A) combining said first pressing force correction ΔPF_set-w with said desired pressing force pf_set to form a new desired pressing force pf_set ;

calculating a new pressing force deviation ΔPF between said new desired pressing force pf_set and said pf_actual ;

operating said dosage control circuit with said new pressing force deviation ΔPF to calculate a new change in dosage ΔD;

modifying said dosage by said new change in dosage ΔD;

B) combining said second pressing force correction ΔPF_set-ph with said new desired pressing force pf_set to form another new desired pressing force pf_set ;

calculating another new pressing force deviation ΔPF between said another new desired pressing force pf_set and said pf_actual ;

operating said path height control circuit with said another new pressing force deviation ΔPF to calculate a new change in path height ΔPH;

alternately repeating above steps A and B, and with each step using said new desired pressing force pf_set from a previous said step as said desired pressing force pf_set.

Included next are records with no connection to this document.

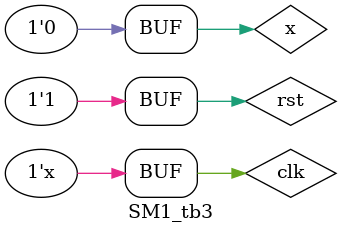
<source format=v>
`timescale 1ns / 1ps


module SM1_tb3();
reg clk, rst, x;
wire y;

SM1 U3 (clk, rst, x, y, state);

initial begin
    clk <= 0;
    rst <= 1;
    x <= 0;
    #10 rst <= 0;
    #10 rst <= 1;
    #20 x <= 1;
    #30 x <= 0;
end
always begin
    #5 clk = ~clk;
end

endmodule

</source>
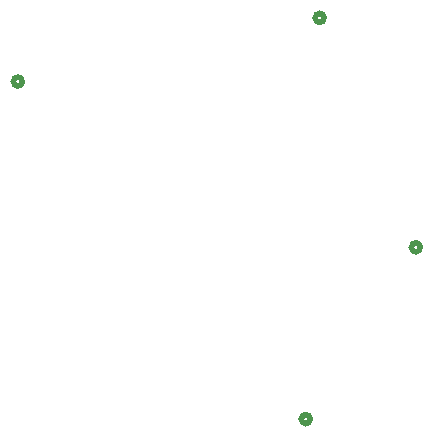
<source format=gbr>
%TF.GenerationSoftware,KiCad,Pcbnew,8.0.6*%
%TF.CreationDate,2024-11-01T20:33:52-04:00*%
%TF.ProjectId,FlexGlO,466c6578-476c-44f2-9e6b-696361645f70,rev?*%
%TF.SameCoordinates,Original*%
%TF.FileFunction,Legend,Bot*%
%TF.FilePolarity,Positive*%
%FSLAX46Y46*%
G04 Gerber Fmt 4.6, Leading zero omitted, Abs format (unit mm)*
G04 Created by KiCad (PCBNEW 8.0.6) date 2024-11-01 20:33:52*
%MOMM*%
%LPD*%
G01*
G04 APERTURE LIST*
%ADD10C,0.508000*%
G04 APERTURE END LIST*
D10*
%TO.C,JST_3P2*%
X131256928Y-93124042D02*
G75*
G02*
X130494928Y-93124042I-381000J0D01*
G01*
X130494928Y-93124042D02*
G75*
G02*
X131256928Y-93124042I381000J0D01*
G01*
%TO.C,JST_3P1*%
X105703389Y-98510447D02*
G75*
G02*
X104941389Y-98510447I-381000J0D01*
G01*
X104941389Y-98510447D02*
G75*
G02*
X105703389Y-98510447I381000J0D01*
G01*
%TO.C,JST_2P1*%
X139403732Y-112547732D02*
G75*
G02*
X138641732Y-112547732I-381000J0D01*
G01*
X138641732Y-112547732D02*
G75*
G02*
X139403732Y-112547732I381000J0D01*
G01*
%TO.C,JST_3P3*%
X130080999Y-127088900D02*
G75*
G02*
X129318999Y-127088900I-381000J0D01*
G01*
X129318999Y-127088900D02*
G75*
G02*
X130080999Y-127088900I381000J0D01*
G01*
%TD*%
M02*

</source>
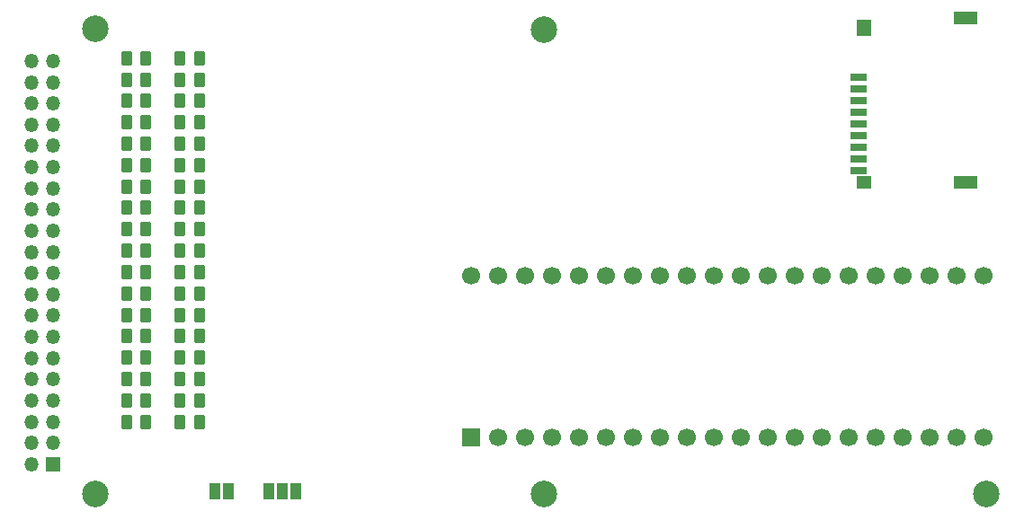
<source format=gts>
G04 #@! TF.GenerationSoftware,KiCad,Pcbnew,(6.0.4)*
G04 #@! TF.CreationDate,2022-09-08T18:29:31-05:00*
G04 #@! TF.ProjectId,v2-PowerBook-BLUESCSI-dehij,76322d50-6f77-4657-9242-6f6f6b2d424c,rev?*
G04 #@! TF.SameCoordinates,Original*
G04 #@! TF.FileFunction,Soldermask,Top*
G04 #@! TF.FilePolarity,Negative*
%FSLAX46Y46*%
G04 Gerber Fmt 4.6, Leading zero omitted, Abs format (unit mm)*
G04 Created by KiCad (PCBNEW (6.0.4)) date 2022-09-08 18:29:31*
%MOMM*%
%LPD*%
G01*
G04 APERTURE LIST*
G04 Aperture macros list*
%AMRoundRect*
0 Rectangle with rounded corners*
0 $1 Rounding radius*
0 $2 $3 $4 $5 $6 $7 $8 $9 X,Y pos of 4 corners*
0 Add a 4 corners polygon primitive as box body*
4,1,4,$2,$3,$4,$5,$6,$7,$8,$9,$2,$3,0*
0 Add four circle primitives for the rounded corners*
1,1,$1+$1,$2,$3*
1,1,$1+$1,$4,$5*
1,1,$1+$1,$6,$7*
1,1,$1+$1,$8,$9*
0 Add four rect primitives between the rounded corners*
20,1,$1+$1,$2,$3,$4,$5,0*
20,1,$1+$1,$4,$5,$6,$7,0*
20,1,$1+$1,$6,$7,$8,$9,0*
20,1,$1+$1,$8,$9,$2,$3,0*%
G04 Aperture macros list end*
%ADD10C,2.500000*%
%ADD11RoundRect,0.250000X0.262500X0.450000X-0.262500X0.450000X-0.262500X-0.450000X0.262500X-0.450000X0*%
%ADD12RoundRect,0.250000X-0.262500X-0.450000X0.262500X-0.450000X0.262500X0.450000X-0.262500X0.450000X0*%
%ADD13R,1.600000X0.700000*%
%ADD14R,2.200000X1.200000*%
%ADD15R,1.400000X1.600000*%
%ADD16R,1.400000X1.200000*%
%ADD17R,1.000000X1.500000*%
%ADD18C,1.700000*%
%ADD19R,1.700000X1.700000*%
%ADD20R,1.350000X1.350000*%
%ADD21O,1.350000X1.350000*%
G04 APERTURE END LIST*
D10*
X166650000Y-123500000D03*
X124980000Y-123500000D03*
X82730000Y-123430000D03*
X124980000Y-79700000D03*
X82730000Y-79630000D03*
D11*
X92530144Y-98512352D03*
X90705144Y-98512352D03*
X92530144Y-102542940D03*
X90705144Y-102542940D03*
X92530144Y-104558234D03*
X90705144Y-104558234D03*
X92530144Y-106573528D03*
X90705144Y-106573528D03*
X92530144Y-108588822D03*
X90705144Y-108588822D03*
X92530144Y-110604116D03*
X90705144Y-110604116D03*
X92530144Y-112619410D03*
X90705144Y-112619410D03*
X92530144Y-114634704D03*
X90705144Y-114634704D03*
X92530144Y-116650000D03*
X90705144Y-116650000D03*
X92530144Y-100527646D03*
X90705144Y-100527646D03*
X92530144Y-94481764D03*
X90705144Y-94481764D03*
X92530144Y-92466470D03*
X90705144Y-92466470D03*
X92530144Y-88435882D03*
X90705144Y-88435882D03*
X92530144Y-96497058D03*
X90705144Y-96497058D03*
X92530144Y-90451176D03*
X90705144Y-90451176D03*
X92530144Y-84405294D03*
X90705144Y-84405294D03*
X92530144Y-82390000D03*
X90705144Y-82390000D03*
X92530144Y-86420588D03*
X90705144Y-86420588D03*
D12*
X85667500Y-102542940D03*
X87492500Y-102542940D03*
X85667500Y-104558234D03*
X87492500Y-104558234D03*
X85667500Y-106573528D03*
X87492500Y-106573528D03*
X85667500Y-108588822D03*
X87492500Y-108588822D03*
X85667500Y-110604116D03*
X87492500Y-110604116D03*
X85667500Y-112619410D03*
X87492500Y-112619410D03*
X85667500Y-114634704D03*
X87492500Y-114634704D03*
X85667500Y-116650000D03*
X87492500Y-116650000D03*
X85667500Y-100527646D03*
X87492500Y-100527646D03*
X85667500Y-98512352D03*
X87492500Y-98512352D03*
X85667500Y-94481764D03*
X87492500Y-94481764D03*
X85667500Y-92466470D03*
X87492500Y-92466470D03*
X85667500Y-88435882D03*
X87492500Y-88435882D03*
X85667500Y-96497058D03*
X87492500Y-96497058D03*
X85667500Y-90451176D03*
X87492500Y-90451176D03*
X85667500Y-84405294D03*
X87492500Y-84405294D03*
X85667500Y-82390000D03*
X87492500Y-82390000D03*
X85667500Y-86420588D03*
X87492500Y-86420588D03*
D13*
X154600000Y-84160000D03*
X154600000Y-85260000D03*
X154600000Y-86360000D03*
X154600000Y-87460000D03*
X154600000Y-88560000D03*
D14*
X164700000Y-78610000D03*
D15*
X155100000Y-79510000D03*
D13*
X154600000Y-89660000D03*
D14*
X164700000Y-94110000D03*
D16*
X155100000Y-94110000D03*
D13*
X154600000Y-90760000D03*
X154600000Y-91860000D03*
X154600000Y-92960000D03*
D17*
X93980000Y-123190000D03*
X95280000Y-123190000D03*
X99060000Y-123190000D03*
X100360000Y-123190000D03*
X101660000Y-123190000D03*
D18*
X118110000Y-102870000D03*
D19*
X118110000Y-118110000D03*
D18*
X120650000Y-102870000D03*
X120650000Y-118110000D03*
X123190000Y-102870000D03*
X123190000Y-118110000D03*
X125730000Y-102870000D03*
X125730000Y-118110000D03*
X128270000Y-102870000D03*
X128270000Y-118110000D03*
X130810000Y-102870000D03*
X130810000Y-118110000D03*
X133350000Y-102870000D03*
X133350000Y-118110000D03*
X135890000Y-102870000D03*
X135890000Y-118110000D03*
X138430000Y-102870000D03*
X138430000Y-118110000D03*
X140970000Y-102870000D03*
X140970000Y-118110000D03*
X143510000Y-102870000D03*
X143510000Y-118110000D03*
X146050000Y-102870000D03*
X146050000Y-118110000D03*
X148590000Y-102870000D03*
X148590000Y-118110000D03*
X151130000Y-102870000D03*
X151130000Y-118110000D03*
X153670000Y-102870000D03*
X153670000Y-118110000D03*
X156210000Y-102870000D03*
X156210000Y-118110000D03*
X158750000Y-102870000D03*
X158750000Y-118110000D03*
X161290000Y-102870000D03*
X161290000Y-118110000D03*
X163830000Y-102870000D03*
X163830000Y-118110000D03*
X166370000Y-102870000D03*
X166370000Y-118110000D03*
D20*
X78740000Y-120650000D03*
D21*
X76740000Y-120650000D03*
X78740000Y-118650000D03*
X76740000Y-118650000D03*
X78740000Y-116650000D03*
X76740000Y-116650000D03*
X78740000Y-114650000D03*
X76740000Y-114650000D03*
X78740000Y-112650000D03*
X76740000Y-112650000D03*
X78740000Y-110650000D03*
X76740000Y-110650000D03*
X78740000Y-108650000D03*
X76740000Y-108650000D03*
X78740000Y-106650000D03*
X76740000Y-106650000D03*
X78740000Y-104650000D03*
X76740000Y-104650000D03*
X78740000Y-102650000D03*
X76740000Y-102650000D03*
X78740000Y-100650000D03*
X76740000Y-100650000D03*
X78740000Y-98650000D03*
X76740000Y-98650000D03*
X78740000Y-96650000D03*
X76740000Y-96650000D03*
X78740000Y-94650000D03*
X76740000Y-94650000D03*
X78740000Y-92650000D03*
X76740000Y-92650000D03*
X78740000Y-90650000D03*
X76740000Y-90650000D03*
X78740000Y-88650000D03*
X76740000Y-88650000D03*
X78740000Y-86650000D03*
X76740000Y-86650000D03*
X78740000Y-84650000D03*
X76740000Y-84650000D03*
X78740000Y-82650000D03*
X76740000Y-82650000D03*
M02*

</source>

10. A process in accordance with claim 9, wherein:

said calculating in said dosage control circuit of said change in dosage ΔD is by a pressing force to dosage sensitivity dPF/dD;

said calculating in said path height control circuit of said change in path height ΔPH is by a pressing force to path height sensitivity dPF/dD;

said calculating of said first pressing force correction ΔPF_set-w is by a weight to pressing force sensitivity dW/dPF;

said calculating of said height correction k_T is by a height to pressing force sensitivity dT/dPF;

said calculating of said hardness correction k_H is by a hardness to pressing force sensitivity dH/dPF.

11. A process in accordance with claim 10, wherein:

said dPF/dD, said dPF/dD, said dPF/dW, said dPF/dT, and said dPF/dH are continuously adapted to changing behavior of the press.

12. A process in accordance with claim 9, wherein:

said actual values of said height, said hardness and said weight of the tablets are assigned to an individual pressing station of the press.

13. A process in accordance with claim 9, wherein:

limit values for said pressing force are adaptively adjusted to preset limit values for said weight, said height and said hardness.

14. A process in accordance with claim 9, wherein:

FUZZY logic methods are used for said calculations of said change in dosage ΔD, said change in path height ΔPH, said first pressing force correction ΔPF_set-w, said height correction k_T , and said hardness deviation ΔH.